CCL1, originally identified as a gene expressed in activated T cell lines, is secreted by various cells including lymphocytes, Langerhans cells, monocytes, mast cells, endothelial cells and epithelial cells (14,15). Its sole receptor, CC chemokine receptor (CCR)-8, is expressed in polarized Th2 cells, IL-10 producing regulatory T cells and macrophages (16,17). Its chemotactic role for Th2 cells (16), and high serum levels in atopic dermatitis suggest that CCL1 plays a key role in the progression of Th2 type hypersensitivity (18,19). CCL1 together with CCL22 participates in the migration of regulatory T cells, leading to a reduced alloproliferative response (20,21). In mice, CCL1 interaction with CCR8 on macrophages leads to the development of postoperative and postinflammatory peritoneal adhesions (22). Further studies are required to investigate CCL1 production by TIM-3-expressing CD4+ T cells in normal and pathologic immune responses.

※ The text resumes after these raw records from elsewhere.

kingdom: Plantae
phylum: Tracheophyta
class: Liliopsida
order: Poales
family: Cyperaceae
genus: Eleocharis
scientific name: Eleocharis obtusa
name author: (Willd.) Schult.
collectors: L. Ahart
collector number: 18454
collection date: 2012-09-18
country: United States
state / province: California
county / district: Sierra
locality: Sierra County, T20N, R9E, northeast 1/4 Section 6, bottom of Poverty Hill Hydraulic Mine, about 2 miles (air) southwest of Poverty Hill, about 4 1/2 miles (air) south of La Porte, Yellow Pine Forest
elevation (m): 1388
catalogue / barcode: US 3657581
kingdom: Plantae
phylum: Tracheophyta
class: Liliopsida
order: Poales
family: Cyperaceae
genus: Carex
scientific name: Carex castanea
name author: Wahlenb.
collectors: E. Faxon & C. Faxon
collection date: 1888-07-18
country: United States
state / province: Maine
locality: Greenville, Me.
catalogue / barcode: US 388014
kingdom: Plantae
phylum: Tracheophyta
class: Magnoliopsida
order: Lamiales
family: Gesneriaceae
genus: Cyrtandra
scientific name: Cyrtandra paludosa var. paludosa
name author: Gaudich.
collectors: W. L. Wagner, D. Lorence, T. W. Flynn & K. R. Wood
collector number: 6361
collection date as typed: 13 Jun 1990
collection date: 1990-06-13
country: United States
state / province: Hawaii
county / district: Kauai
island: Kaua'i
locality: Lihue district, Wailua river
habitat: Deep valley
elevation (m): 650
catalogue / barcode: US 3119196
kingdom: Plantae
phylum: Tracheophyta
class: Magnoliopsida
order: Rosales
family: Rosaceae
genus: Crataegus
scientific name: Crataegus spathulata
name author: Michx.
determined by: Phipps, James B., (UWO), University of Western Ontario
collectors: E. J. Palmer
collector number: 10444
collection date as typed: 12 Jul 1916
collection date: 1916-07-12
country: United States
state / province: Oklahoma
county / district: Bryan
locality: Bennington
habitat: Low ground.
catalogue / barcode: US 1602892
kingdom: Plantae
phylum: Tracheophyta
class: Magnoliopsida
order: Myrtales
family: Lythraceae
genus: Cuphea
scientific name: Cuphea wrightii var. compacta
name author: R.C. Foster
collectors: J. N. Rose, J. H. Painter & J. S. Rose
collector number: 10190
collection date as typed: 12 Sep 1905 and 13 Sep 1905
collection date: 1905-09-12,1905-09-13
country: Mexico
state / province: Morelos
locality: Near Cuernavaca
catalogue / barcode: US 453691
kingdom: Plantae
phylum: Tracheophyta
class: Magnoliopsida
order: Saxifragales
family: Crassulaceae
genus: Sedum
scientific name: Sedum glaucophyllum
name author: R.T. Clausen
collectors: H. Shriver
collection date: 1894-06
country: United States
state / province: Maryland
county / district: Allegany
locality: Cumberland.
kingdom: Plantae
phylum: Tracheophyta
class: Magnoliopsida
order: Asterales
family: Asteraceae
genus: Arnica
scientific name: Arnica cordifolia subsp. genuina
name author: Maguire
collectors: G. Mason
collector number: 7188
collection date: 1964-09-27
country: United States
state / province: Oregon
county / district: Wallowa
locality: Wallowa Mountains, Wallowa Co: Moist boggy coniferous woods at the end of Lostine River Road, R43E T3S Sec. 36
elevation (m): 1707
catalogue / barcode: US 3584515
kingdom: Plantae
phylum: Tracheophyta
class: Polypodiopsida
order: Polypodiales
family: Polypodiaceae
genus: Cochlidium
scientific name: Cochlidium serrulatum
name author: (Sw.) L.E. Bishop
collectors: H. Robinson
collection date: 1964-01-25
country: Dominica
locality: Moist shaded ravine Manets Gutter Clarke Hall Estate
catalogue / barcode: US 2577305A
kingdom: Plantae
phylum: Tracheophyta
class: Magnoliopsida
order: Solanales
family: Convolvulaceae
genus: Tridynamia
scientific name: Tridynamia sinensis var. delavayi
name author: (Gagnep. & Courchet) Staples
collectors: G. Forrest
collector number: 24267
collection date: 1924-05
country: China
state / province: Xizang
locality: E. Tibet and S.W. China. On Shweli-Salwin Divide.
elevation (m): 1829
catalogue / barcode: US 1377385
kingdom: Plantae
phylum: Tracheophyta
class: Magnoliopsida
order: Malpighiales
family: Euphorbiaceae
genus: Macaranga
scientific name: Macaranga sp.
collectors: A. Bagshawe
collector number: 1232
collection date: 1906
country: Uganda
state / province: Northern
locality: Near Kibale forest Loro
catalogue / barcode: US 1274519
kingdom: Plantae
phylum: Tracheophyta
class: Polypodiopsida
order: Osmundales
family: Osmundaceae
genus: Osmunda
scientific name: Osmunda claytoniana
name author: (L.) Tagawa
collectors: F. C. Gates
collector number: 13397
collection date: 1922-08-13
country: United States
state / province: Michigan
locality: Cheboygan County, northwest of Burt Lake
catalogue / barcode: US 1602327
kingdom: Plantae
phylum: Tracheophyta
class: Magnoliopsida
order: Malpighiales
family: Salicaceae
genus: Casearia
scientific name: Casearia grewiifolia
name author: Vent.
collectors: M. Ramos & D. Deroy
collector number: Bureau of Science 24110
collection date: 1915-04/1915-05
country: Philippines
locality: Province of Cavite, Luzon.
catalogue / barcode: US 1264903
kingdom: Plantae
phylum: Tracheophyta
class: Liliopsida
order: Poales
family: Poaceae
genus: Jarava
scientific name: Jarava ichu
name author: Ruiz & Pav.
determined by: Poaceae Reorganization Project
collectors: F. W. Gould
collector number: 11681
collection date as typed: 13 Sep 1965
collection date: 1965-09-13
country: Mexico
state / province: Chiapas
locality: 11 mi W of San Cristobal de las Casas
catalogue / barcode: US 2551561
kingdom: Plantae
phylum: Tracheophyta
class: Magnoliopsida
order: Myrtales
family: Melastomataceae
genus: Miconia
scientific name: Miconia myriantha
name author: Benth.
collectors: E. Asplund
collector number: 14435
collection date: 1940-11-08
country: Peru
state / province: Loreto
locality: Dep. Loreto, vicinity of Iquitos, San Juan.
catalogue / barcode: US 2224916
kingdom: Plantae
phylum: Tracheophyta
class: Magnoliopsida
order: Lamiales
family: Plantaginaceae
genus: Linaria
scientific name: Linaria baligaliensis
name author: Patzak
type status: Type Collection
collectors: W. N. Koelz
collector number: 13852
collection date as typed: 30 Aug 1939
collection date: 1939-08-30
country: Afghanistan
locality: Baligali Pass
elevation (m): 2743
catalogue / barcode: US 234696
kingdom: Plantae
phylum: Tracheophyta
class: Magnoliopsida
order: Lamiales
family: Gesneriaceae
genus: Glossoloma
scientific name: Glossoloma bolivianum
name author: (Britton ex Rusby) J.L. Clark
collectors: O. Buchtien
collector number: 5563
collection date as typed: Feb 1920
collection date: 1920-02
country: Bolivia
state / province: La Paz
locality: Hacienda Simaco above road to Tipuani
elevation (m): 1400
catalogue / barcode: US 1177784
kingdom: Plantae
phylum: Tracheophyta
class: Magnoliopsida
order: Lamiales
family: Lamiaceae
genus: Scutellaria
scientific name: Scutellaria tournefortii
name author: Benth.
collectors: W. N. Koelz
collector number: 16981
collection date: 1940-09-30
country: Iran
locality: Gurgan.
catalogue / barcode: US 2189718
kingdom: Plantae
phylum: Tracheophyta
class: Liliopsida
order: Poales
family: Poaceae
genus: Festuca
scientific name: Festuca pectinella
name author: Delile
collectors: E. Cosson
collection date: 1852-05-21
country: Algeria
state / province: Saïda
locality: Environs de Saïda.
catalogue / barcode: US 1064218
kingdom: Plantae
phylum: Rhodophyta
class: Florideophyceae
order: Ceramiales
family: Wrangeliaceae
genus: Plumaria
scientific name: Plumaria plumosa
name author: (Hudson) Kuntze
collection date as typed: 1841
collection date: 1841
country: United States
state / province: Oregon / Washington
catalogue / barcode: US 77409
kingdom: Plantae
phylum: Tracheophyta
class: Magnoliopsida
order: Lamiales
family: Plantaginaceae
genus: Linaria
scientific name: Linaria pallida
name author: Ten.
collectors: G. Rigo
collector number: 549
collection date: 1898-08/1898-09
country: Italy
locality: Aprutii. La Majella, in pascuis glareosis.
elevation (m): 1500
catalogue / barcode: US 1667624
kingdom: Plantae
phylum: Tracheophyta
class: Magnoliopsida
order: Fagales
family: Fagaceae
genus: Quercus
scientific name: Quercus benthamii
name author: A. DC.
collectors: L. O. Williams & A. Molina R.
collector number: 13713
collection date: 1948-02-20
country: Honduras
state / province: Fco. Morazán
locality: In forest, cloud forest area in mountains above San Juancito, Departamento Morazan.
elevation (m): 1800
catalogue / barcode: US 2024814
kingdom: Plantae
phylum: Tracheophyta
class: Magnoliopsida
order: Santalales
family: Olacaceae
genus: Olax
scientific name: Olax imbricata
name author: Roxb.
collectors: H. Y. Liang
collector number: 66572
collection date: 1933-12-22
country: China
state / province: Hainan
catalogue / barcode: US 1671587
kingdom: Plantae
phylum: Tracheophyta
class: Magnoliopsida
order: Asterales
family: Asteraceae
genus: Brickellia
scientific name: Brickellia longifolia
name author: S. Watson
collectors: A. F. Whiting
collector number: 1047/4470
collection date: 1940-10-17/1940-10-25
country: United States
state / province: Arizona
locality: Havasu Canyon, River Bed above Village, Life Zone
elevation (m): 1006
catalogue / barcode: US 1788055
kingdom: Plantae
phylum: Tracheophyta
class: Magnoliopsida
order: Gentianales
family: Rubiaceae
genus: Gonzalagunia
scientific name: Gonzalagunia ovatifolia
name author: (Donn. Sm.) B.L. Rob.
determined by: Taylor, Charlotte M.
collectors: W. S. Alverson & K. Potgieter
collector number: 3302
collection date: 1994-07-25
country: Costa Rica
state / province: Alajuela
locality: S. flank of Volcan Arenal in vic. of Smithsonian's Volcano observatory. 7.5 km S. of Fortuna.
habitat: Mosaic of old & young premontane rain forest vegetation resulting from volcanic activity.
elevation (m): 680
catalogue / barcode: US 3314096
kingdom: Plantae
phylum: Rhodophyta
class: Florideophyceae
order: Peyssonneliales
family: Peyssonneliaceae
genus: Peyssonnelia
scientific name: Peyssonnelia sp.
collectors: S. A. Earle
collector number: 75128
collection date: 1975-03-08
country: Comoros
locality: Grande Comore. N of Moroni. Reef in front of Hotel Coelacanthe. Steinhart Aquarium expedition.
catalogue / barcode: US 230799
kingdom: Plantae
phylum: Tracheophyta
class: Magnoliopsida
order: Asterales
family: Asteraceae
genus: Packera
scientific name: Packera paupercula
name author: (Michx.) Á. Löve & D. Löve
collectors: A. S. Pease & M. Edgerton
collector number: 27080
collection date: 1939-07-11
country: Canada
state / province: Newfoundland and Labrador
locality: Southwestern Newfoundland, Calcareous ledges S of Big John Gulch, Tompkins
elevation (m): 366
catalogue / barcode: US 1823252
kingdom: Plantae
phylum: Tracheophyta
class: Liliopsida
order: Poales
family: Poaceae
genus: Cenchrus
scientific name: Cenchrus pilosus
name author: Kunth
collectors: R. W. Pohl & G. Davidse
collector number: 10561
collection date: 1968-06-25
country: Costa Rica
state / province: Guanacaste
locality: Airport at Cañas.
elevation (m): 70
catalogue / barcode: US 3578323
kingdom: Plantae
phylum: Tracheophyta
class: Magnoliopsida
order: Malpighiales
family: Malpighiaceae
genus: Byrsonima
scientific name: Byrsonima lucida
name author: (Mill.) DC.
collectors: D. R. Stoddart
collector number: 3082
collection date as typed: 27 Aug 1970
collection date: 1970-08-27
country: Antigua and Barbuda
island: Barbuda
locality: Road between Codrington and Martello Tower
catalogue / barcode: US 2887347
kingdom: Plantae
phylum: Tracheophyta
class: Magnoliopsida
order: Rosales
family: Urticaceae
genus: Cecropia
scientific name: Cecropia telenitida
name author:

Currently, TIM-3 is believed to play a negative role in cytokine production by Th1 and Th17 cells based on the observations that the secretion of IFN-γ, IL-2, IL-17 and IL-6 by human CD4+ T cells is increased in the presence of anti-TIM-3 antibody (23), and that the cytokine production of Th1 cells is enhanced by the injection of TIM-3-Ig into mice (2). It will be interesting to examine whether the expression of other chemokines is affected by TIM3 expression and whether CCL1 expression is changed in the presence of anti-TIM-3 antibody.

In summary, TIM-3 expression in CD4+ T cells enhances transcription of CCL1, a chemotactic factor for CCR8+ polarized Th2 cells, regulatory T cells and macrophages.